The rise of models like o1 with their focus on “test-time compute” has significant implications for the inference market:

  • Fundamental Building Block: Inference remains a core, low-level primitive required for every aspect of AI, from training to agentic workflows and synthetic data generation [00:44:10]. It needs to be robust and cost-effective [00:44:20].
  • Abstraction Shift: The market is moving beyond merely serving specific models like Llama 3 [00:45:10]. The focus is on serving models that perform well for specific use cases, and customization becomes key for achieving better and faster performance [00:45:40].
  • Optimization for Agentic Workflows: The new agentic workflows create opportunities for further optimization, especially in high-throughput settings where many possibilities need to be generated [00:45:58].

Evolution of AI Architectures [00:40:08]

Historically, model architectures like LSTMs, CNNs, and Transformers were often developed through intuition and experimentation, considering gradients and how they should work [00:40:47]. However, newer architectures like Mamba (state-space models) emerged from mathematical breakthroughs, solving fundamental problems that then found application within neural networks [00:41:03].

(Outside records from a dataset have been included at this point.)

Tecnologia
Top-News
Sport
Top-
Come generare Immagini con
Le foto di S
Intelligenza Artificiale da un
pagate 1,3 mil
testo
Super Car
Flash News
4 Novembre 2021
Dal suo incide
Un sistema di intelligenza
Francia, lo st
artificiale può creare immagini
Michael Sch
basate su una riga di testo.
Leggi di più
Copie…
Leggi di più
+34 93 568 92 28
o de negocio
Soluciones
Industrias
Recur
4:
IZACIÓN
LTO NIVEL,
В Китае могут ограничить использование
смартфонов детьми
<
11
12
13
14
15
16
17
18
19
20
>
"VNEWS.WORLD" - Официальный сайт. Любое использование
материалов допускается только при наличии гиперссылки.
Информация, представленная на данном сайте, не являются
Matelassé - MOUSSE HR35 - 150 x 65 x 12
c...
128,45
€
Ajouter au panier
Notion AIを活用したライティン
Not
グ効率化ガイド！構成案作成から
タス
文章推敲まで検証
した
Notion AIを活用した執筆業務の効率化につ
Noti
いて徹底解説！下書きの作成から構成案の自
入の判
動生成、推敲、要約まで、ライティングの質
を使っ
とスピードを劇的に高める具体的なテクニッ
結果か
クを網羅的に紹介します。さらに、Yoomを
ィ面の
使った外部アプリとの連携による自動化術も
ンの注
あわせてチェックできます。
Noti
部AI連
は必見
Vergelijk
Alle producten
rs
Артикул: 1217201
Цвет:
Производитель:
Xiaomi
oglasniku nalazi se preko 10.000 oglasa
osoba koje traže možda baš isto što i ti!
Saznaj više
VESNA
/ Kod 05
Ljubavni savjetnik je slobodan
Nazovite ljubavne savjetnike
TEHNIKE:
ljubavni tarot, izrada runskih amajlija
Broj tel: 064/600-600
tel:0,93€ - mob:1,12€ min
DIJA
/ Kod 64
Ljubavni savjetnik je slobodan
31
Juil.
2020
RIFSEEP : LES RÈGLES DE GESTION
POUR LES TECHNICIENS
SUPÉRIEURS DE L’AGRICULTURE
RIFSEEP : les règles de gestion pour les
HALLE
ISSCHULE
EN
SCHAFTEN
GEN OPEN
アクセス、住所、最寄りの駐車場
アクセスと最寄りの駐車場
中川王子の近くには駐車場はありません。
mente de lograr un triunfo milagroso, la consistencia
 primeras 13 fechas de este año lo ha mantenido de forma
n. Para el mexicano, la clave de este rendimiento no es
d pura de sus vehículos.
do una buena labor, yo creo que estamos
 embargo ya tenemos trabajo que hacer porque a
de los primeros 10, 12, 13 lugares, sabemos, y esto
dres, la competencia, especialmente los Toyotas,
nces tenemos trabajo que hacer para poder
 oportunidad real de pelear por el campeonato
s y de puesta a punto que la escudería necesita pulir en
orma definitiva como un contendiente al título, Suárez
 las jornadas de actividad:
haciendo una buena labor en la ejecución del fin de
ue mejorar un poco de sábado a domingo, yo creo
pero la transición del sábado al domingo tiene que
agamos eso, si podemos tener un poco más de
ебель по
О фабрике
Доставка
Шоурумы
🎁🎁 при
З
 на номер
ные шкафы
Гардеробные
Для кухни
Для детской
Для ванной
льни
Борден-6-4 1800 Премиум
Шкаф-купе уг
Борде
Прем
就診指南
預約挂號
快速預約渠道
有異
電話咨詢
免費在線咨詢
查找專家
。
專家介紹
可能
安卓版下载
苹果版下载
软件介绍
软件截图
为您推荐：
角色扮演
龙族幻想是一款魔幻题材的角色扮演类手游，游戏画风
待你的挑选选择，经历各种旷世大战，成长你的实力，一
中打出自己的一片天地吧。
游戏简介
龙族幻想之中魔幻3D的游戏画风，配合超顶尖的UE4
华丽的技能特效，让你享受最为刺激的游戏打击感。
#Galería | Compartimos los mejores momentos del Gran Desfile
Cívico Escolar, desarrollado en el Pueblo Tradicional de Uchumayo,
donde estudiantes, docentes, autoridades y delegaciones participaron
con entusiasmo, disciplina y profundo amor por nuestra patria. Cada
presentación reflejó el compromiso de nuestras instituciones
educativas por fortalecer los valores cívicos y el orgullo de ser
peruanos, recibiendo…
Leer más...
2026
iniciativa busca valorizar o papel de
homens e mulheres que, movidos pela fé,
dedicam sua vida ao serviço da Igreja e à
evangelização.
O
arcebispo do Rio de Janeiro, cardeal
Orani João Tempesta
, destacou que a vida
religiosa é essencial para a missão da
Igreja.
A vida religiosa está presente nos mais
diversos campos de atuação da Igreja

It’s likely that Transformers will not be the ultimate architecture [00:42:04]. Future innovations in model architectures are more probable in new domains like video or complex agentic settings, where existing architectures might break down [00:42:19]. Structural changes are needed for genuinely novel architectures to emerge, often driven by tackling fundamentally different problems, much like machine translation spurred Transformer development [00:43:11].

The Future of AI: Beyond Mimicry [00:48:16]

AI is moving beyond merely mimicking human capabilities. The next significant milestones involve AI extending human knowledge, such as solving open math problems or discovering new research insights that haven’t been solved by humans [00:48:22]. Finding “zero-days” in cybersecurity is another example of a potential game-changer [00:49:12].

Progress in AI is not slowing down; rather, it continues to move quickly, with qualitative changes like o1’s approach representing different ways to think about using these systems [00:49:26]. Advances in chip power and cost reduction will further drive this progress [00:50:03].

Underexplored Application Areas [00:59:01]

While commercial applications like RAG (Retrieval Augmented Generation) and summarization are well-explored, more fundamental areas remain underexplored [00:59:06]. These include:

  • Fundamental science and scientific discovery [00:59:21]
  • Improving researcher productivity [00:59:26] Such areas are crucial as they feed back into and enhance the entire AI ecosystem [00:59:34].